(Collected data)

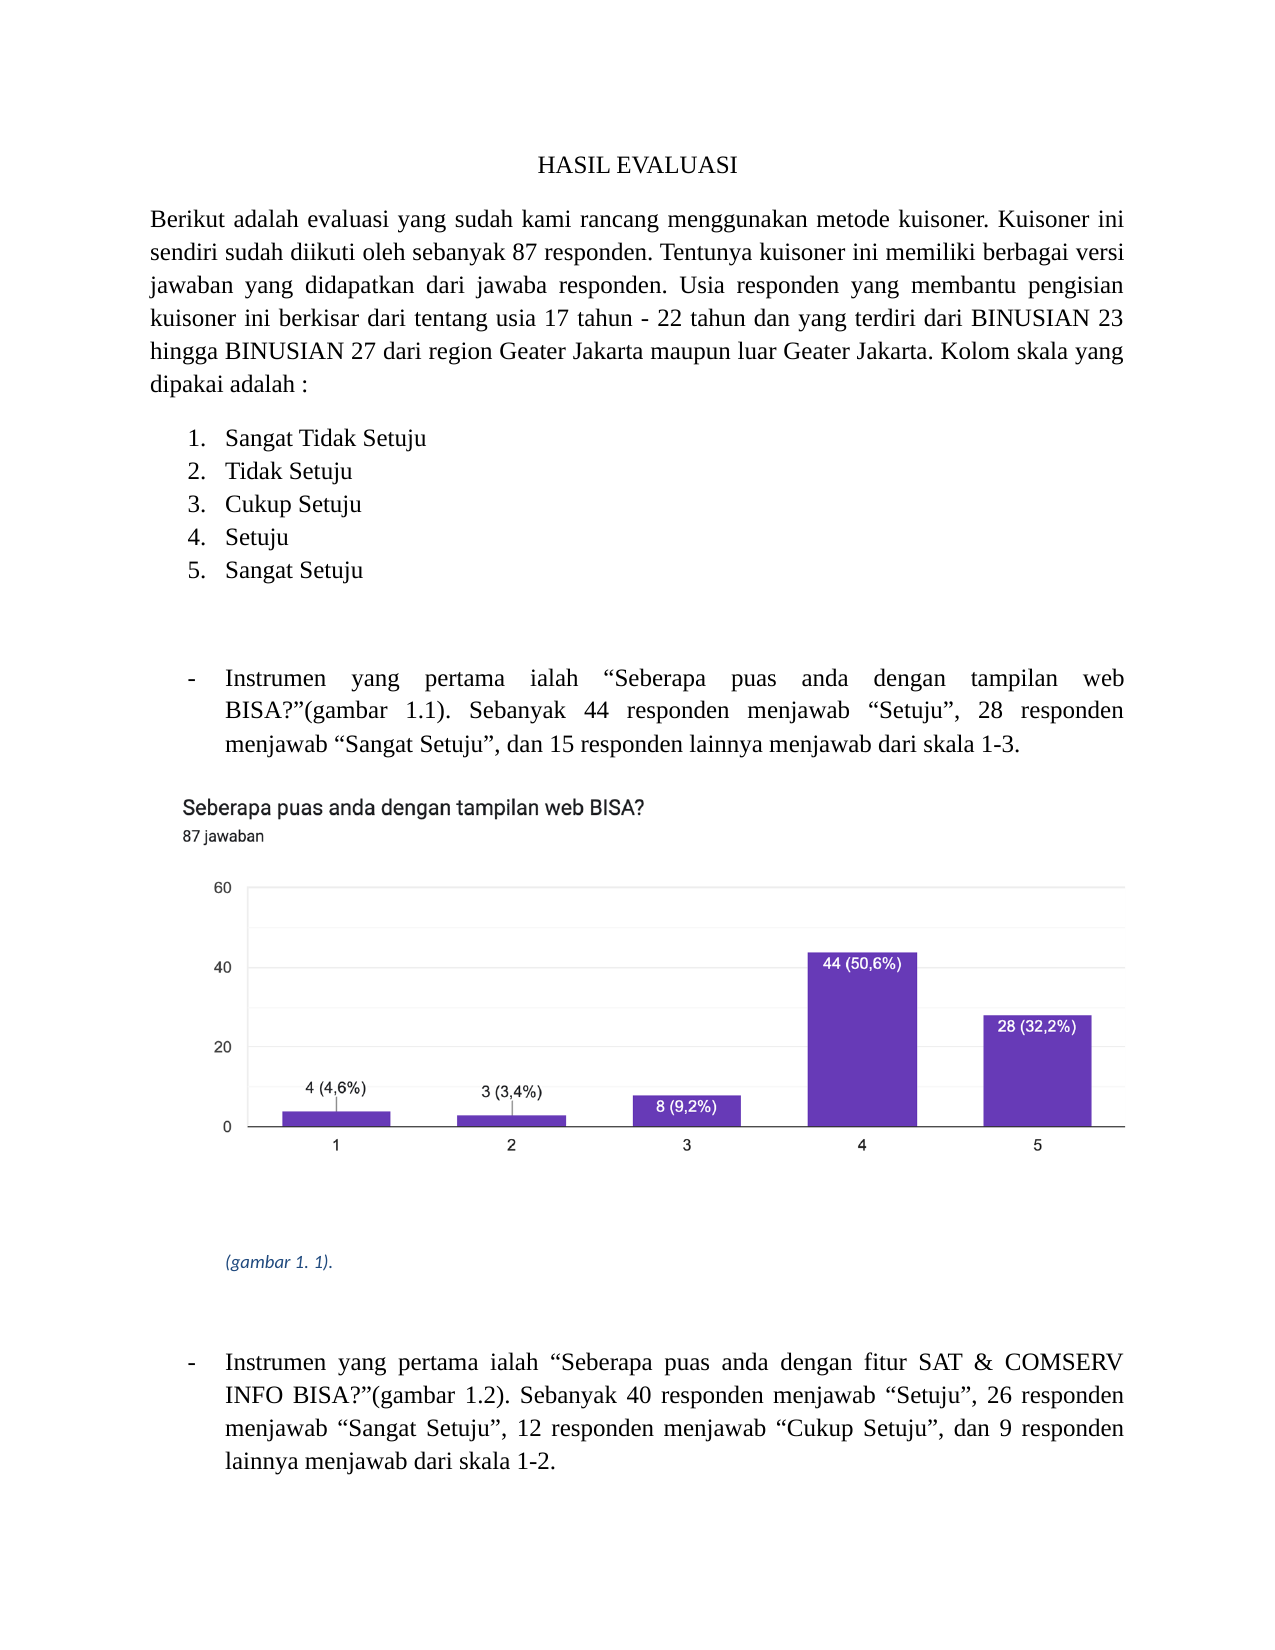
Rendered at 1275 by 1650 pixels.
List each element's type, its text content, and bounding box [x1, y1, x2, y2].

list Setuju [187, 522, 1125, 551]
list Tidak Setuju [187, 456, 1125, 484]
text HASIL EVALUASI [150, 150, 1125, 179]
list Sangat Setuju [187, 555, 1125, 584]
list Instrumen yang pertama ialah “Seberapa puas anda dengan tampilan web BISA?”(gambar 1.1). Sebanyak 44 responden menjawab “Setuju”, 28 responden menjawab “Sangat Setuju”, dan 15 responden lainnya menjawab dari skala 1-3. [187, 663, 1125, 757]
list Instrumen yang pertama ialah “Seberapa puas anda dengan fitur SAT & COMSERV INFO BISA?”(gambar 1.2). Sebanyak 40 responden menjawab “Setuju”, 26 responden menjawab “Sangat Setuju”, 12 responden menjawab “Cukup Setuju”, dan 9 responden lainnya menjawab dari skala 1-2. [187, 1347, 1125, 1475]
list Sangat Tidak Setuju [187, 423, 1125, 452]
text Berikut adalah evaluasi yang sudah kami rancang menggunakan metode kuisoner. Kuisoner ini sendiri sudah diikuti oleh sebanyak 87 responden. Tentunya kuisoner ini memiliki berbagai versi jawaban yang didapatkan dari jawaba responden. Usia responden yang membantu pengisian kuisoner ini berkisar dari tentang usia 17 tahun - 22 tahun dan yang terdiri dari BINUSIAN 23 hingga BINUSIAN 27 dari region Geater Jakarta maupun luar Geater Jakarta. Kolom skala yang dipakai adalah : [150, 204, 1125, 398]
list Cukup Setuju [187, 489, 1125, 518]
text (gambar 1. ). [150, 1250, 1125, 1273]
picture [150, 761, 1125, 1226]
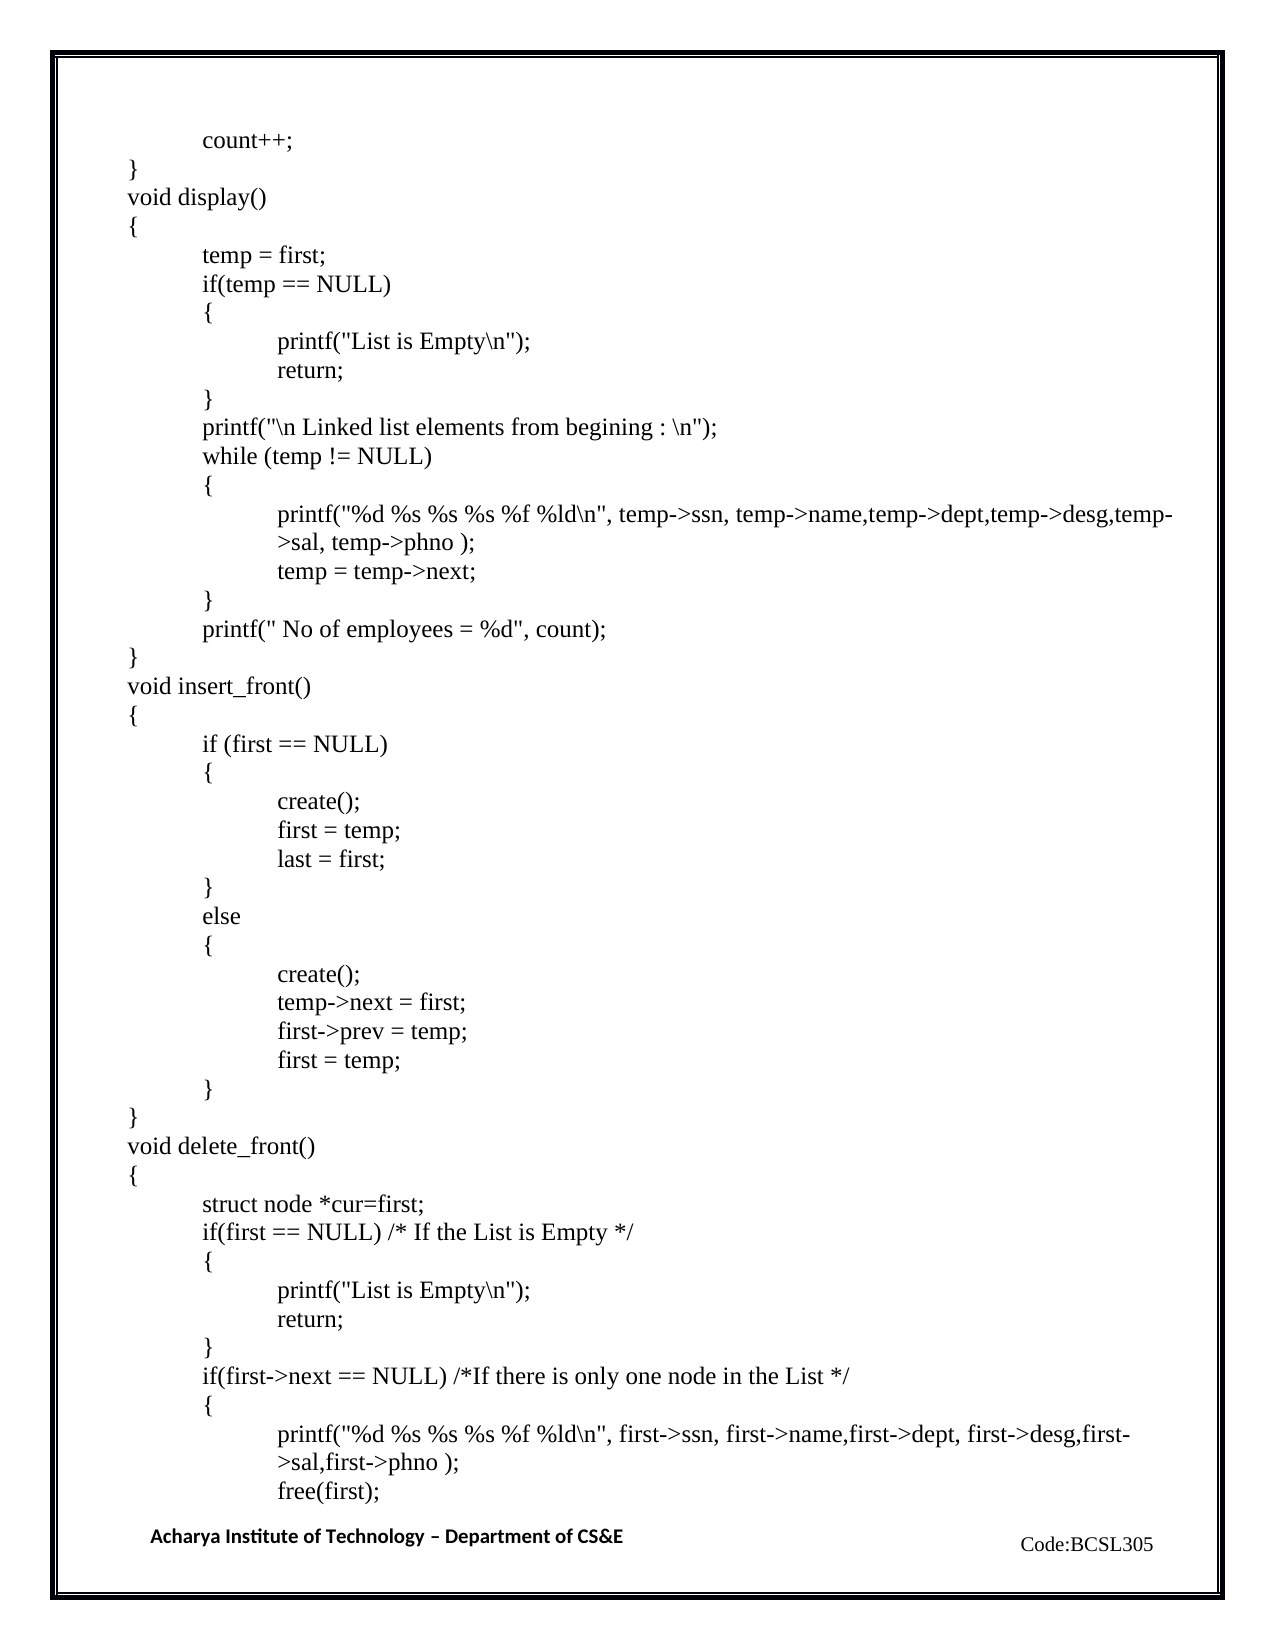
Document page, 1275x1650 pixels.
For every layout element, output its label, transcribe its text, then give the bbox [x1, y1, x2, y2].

---

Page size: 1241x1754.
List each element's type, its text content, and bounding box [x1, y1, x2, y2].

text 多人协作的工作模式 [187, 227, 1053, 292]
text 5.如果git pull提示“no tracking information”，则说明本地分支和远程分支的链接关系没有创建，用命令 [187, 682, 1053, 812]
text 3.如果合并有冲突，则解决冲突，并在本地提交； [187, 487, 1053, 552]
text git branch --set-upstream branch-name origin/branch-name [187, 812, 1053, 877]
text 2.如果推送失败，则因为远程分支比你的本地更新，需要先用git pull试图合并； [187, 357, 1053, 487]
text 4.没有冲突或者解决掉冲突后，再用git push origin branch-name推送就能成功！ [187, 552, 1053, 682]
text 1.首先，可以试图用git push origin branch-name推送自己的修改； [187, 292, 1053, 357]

### YOUR TASK
Whichever lines of the data include the word "pixels", pull them out.

### ANSWER SECTION
Rendered at 1275 by 1650 pixels.
Document page, 1275x1650 pixels.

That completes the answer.